Cliveden House

Cliveden House business card

Cliveden House is a stately home in Taplow, not too far from Bray, and after a rather illustrious past (it’s where much of the Profumo affair took place) it’s now owned by the National Trust and leased as a five star hotel.

It’s still very much a work in progress; some of the grounds were in the middle of being renovated and the hotel entrance and library room (not to mention the first floor terrace) could do with a bit of a makeover but even still, it’s an utterly beautiful place.

Cliveden House

The dining room (which really is the star of the show) was stunning; elegant and grand without feeling awkwardly stuffy. We had a table right by the open window with views of the rolling countryside – you could see for miles.

Dining room

The view

On Sunday lunch they offer three courses for £50 from a menu that all sounded rather enticing. Seared Orkney scallops drenched in a rich lovage velouté sprinkled with fresh peas saw some of the finest scallops I’ve tasted in a long while; seasoned beautifully with a crisp exterior.


My lime cured South Coast mackerel would only have been better if the accompanying compressed peaches had been more ripe; they were a little sharp and tough to cut through. The flavour of the mackerel was lovely though.


The ballotine of confit duck leg was beautifully rich which was partly due to the exquisite foie gras centre. The crunchy French bean salad helped cut through all that richness perfectly.


We were kindly treated to an extra dish as a gift from the kitchen; roasted Loch Duart salmon which was easily the best thing we ate. The salmon was so soft and flakey with the crispest skin possible and the sauce, filled with soft cockles and clams, was addictively good.

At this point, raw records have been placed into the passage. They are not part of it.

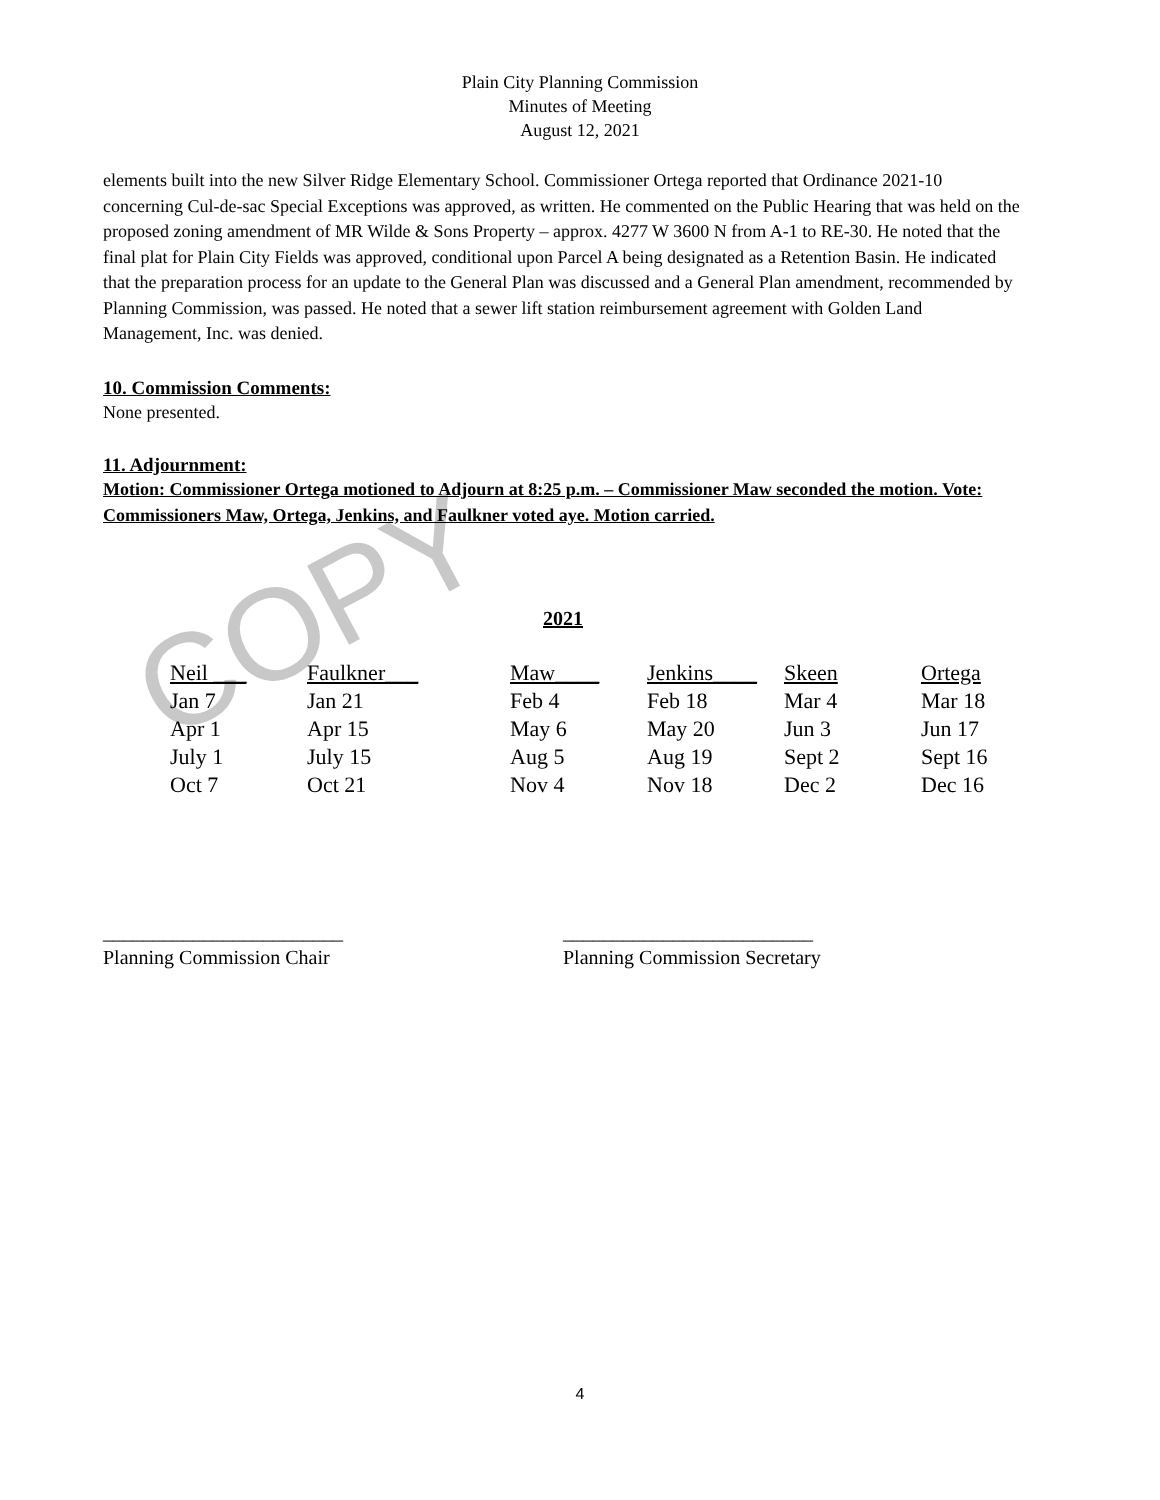COPY
Plain City Planning Commission
Minutes of Meeting
August 12, 2021
elements built into the new Silver Ridge Elementary School. Commissioner Ortega reported that Ordinance 2021-10 concerning Cul-de-sac Special Exceptions was approved, as written. He commented on the Public Hearing that was held on the proposed zoning amendment of MR Wilde & Sons Property – approx. 4277 W 3600 N from A-1 to RE-30. He noted that the final plat for Plain City Fields was approved, conditional upon Parcel A being designated as a Retention Basin. He indicated that the preparation process for an update to the General Plan was discussed and a General Plan amendment, recommended by Planning Commission, was passed. He noted that a sewer lift station reimbursement agreement with Golden Land Management, Inc. was denied.
10. Commission Comments:
None presented.
11. Adjournment:
Motion: Commissioner Ortega motioned to Adjourn at 8:25 p.m. – Commissioner Maw seconded the motion. Vote: Commissioners Maw, Ortega, Jenkins, and Faulkner voted aye. Motion carried.
2021
| Neil ___ | Faulkner___ | Maw____ | Jenkins____ | Skeen | Ortega |
| Jan 7 | Jan 21 | Feb 4 | Feb 18 | Mar 4 | Mar 18 |
| Apr 1 | Apr 15 | May 6 | May 20 | Jun 3 | Jun 17 |
| July 1 | July 15 | Aug 5 | Aug 19 | Sept 2 | Sept 16 |
| Oct 7 | Oct 21 | Nov 4 | Nov 18 | Dec 2 | Dec 16 |
________________________
Planning Commission Chair
_________________________
Planning Commission Secretary
4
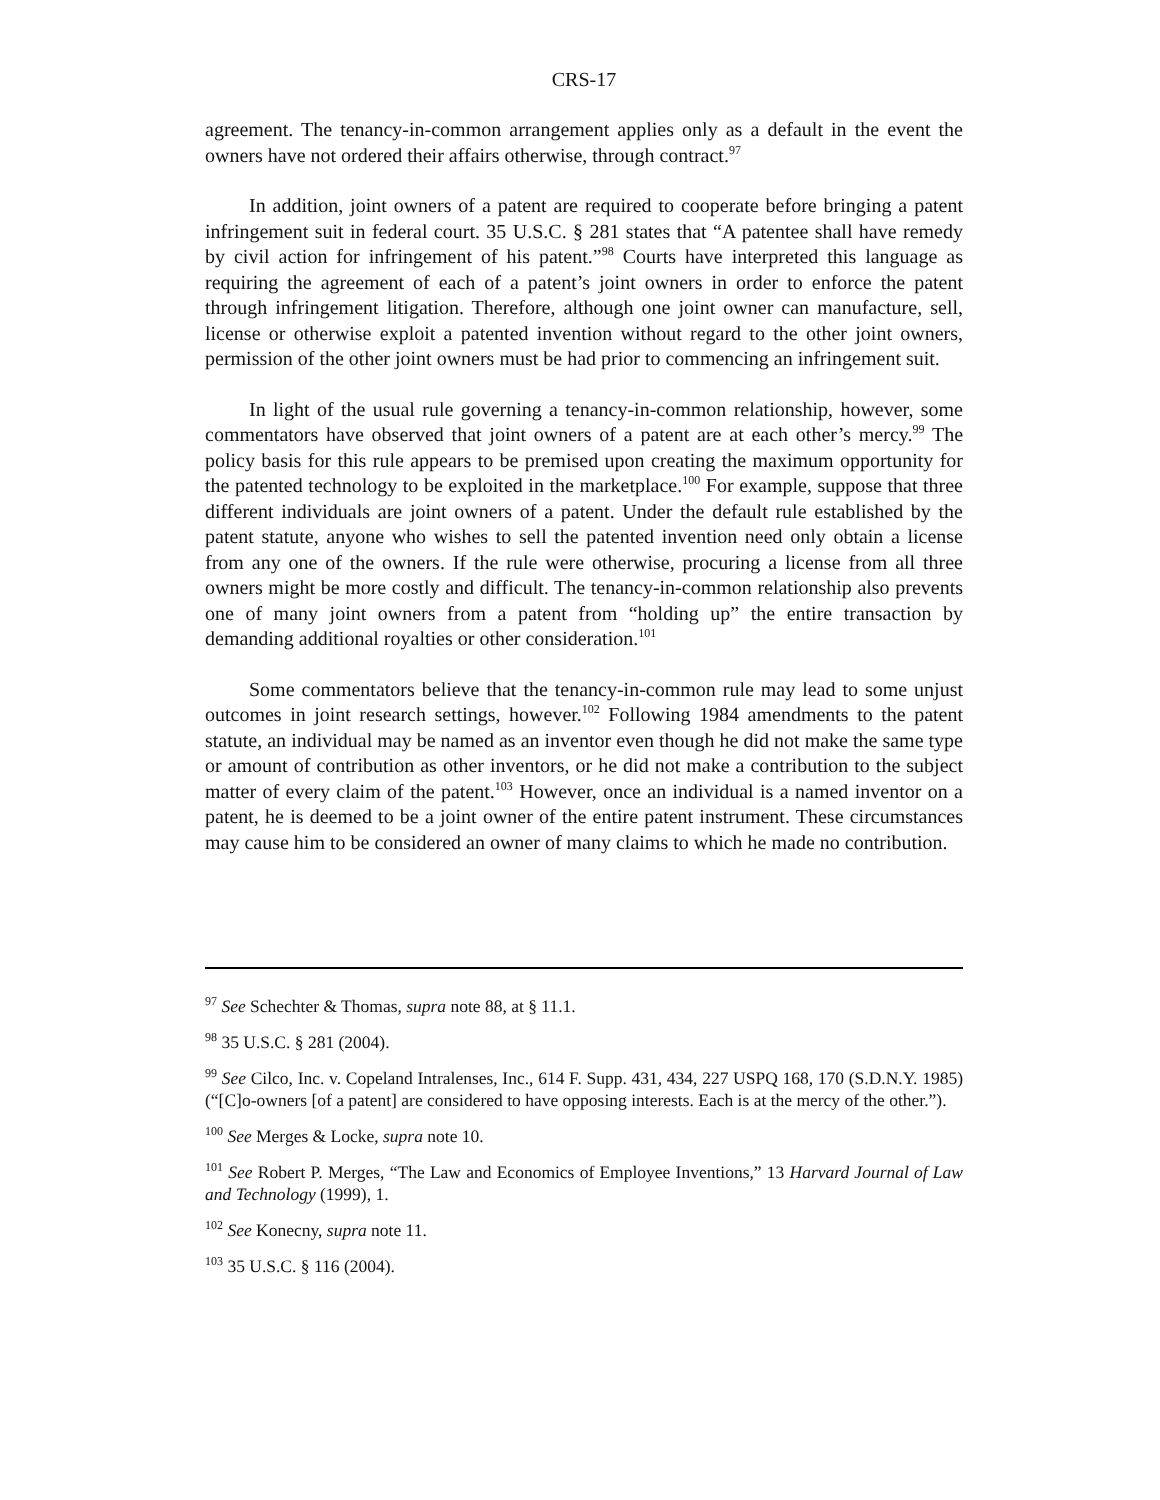CRS-17
agreement. The tenancy-in-common arrangement applies only as a default in the event the owners have not ordered their affairs otherwise, through contract.<sup>97</sup>
In addition, joint owners of a patent are required to cooperate before bringing a patent infringement suit in federal court. 35 U.S.C. § 281 states that “A patentee shall have remedy by civil action for infringement of his patent.”<sup>98</sup> Courts have interpreted this language as requiring the agreement of each of a patent’s joint owners in order to enforce the patent through infringement litigation. Therefore, although one joint owner can manufacture, sell, license or otherwise exploit a patented invention without regard to the other joint owners, permission of the other joint owners must be had prior to commencing an infringement suit.
In light of the usual rule governing a tenancy-in-common relationship, however, some commentators have observed that joint owners of a patent are at each other’s mercy.<sup>99</sup> The policy basis for this rule appears to be premised upon creating the maximum opportunity for the patented technology to be exploited in the marketplace.<sup>100</sup> For example, suppose that three different individuals are joint owners of a patent. Under the default rule established by the patent statute, anyone who wishes to sell the patented invention need only obtain a license from any one of the owners. If the rule were otherwise, procuring a license from all three owners might be more costly and difficult. The tenancy-in-common relationship also prevents one of many joint owners from a patent from “holding up” the entire transaction by demanding additional royalties or other consideration.<sup>101</sup>
Some commentators believe that the tenancy-in-common rule may lead to some unjust outcomes in joint research settings, however.<sup>102</sup> Following 1984 amendments to the patent statute, an individual may be named as an inventor even though he did not make the same type or amount of contribution as other inventors, or he did not make a contribution to the subject matter of every claim of the patent.<sup>103</sup> However, once an individual is a named inventor on a patent, he is deemed to be a joint owner of the entire patent instrument. These circumstances may cause him to be considered an owner of many claims to which he made no contribution.
<sup>97</sup> See Schechter & Thomas, supra note 88, at § 11.1.
<sup>98</sup> 35 U.S.C. § 281 (2004).
<sup>99</sup> See Cilco, Inc. v. Copeland Intralenses, Inc., 614 F. Supp. 431, 434, 227 USPQ 168, 170 (S.D.N.Y. 1985) (“[C]o-owners [of a patent] are considered to have opposing interests. Each is at the mercy of the other.”).
<sup>100</sup> See Merges & Locke, supra note 10.
<sup>101</sup> See Robert P. Merges, “The Law and Economics of Employee Inventions,” 13 Harvard Journal of Law and Technology (1999), 1.
<sup>102</sup> See Konecny, supra note 11.
<sup>103</sup> 35 U.S.C. § 116 (2004).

For main, the roast chateaubriand of beef was a cracking Sunday roast. Great big yorkies, crispy and well seasoned potatoes, plenty of gravy (sorry ‘Madeira jus’) and thick slices of soft, tender beef. There was plenty of it too.


I went for the Yorkshire Red grouse which came generously drenched in Cliveden Estate elderberry jus which had the perfect balance between sharp and sweet; a great companion for the gamey meat. The little slice of toast smothered in the livers (and quite possibly the rest of the bird’s innards) wasn’t for the faint hearted but I loved every mouthful.


For desserts, the almond panna cotta topped with Gariguette strawberries was a bit too sweet for me. The pavé of Araguani chocolate with aerated milk chocolate and a brilliant thyme ice cream was a fantastic blend of flavours. The highlight however had to be the caramelised banana soufflé which came topped with the most delicious peanut butter ice cream – it was the tastiest soufflé I’ve eaten in a long time.

Panna cotta



Cliveden House was the perfect choice for a spot of Sunday lunch with my parents; a beautiful lunch followed by a long stroll round the grounds made for such a pleasant day out. The staff were so friendly too which made us feel relaxed as soon as we arrived – it really is worth a visit.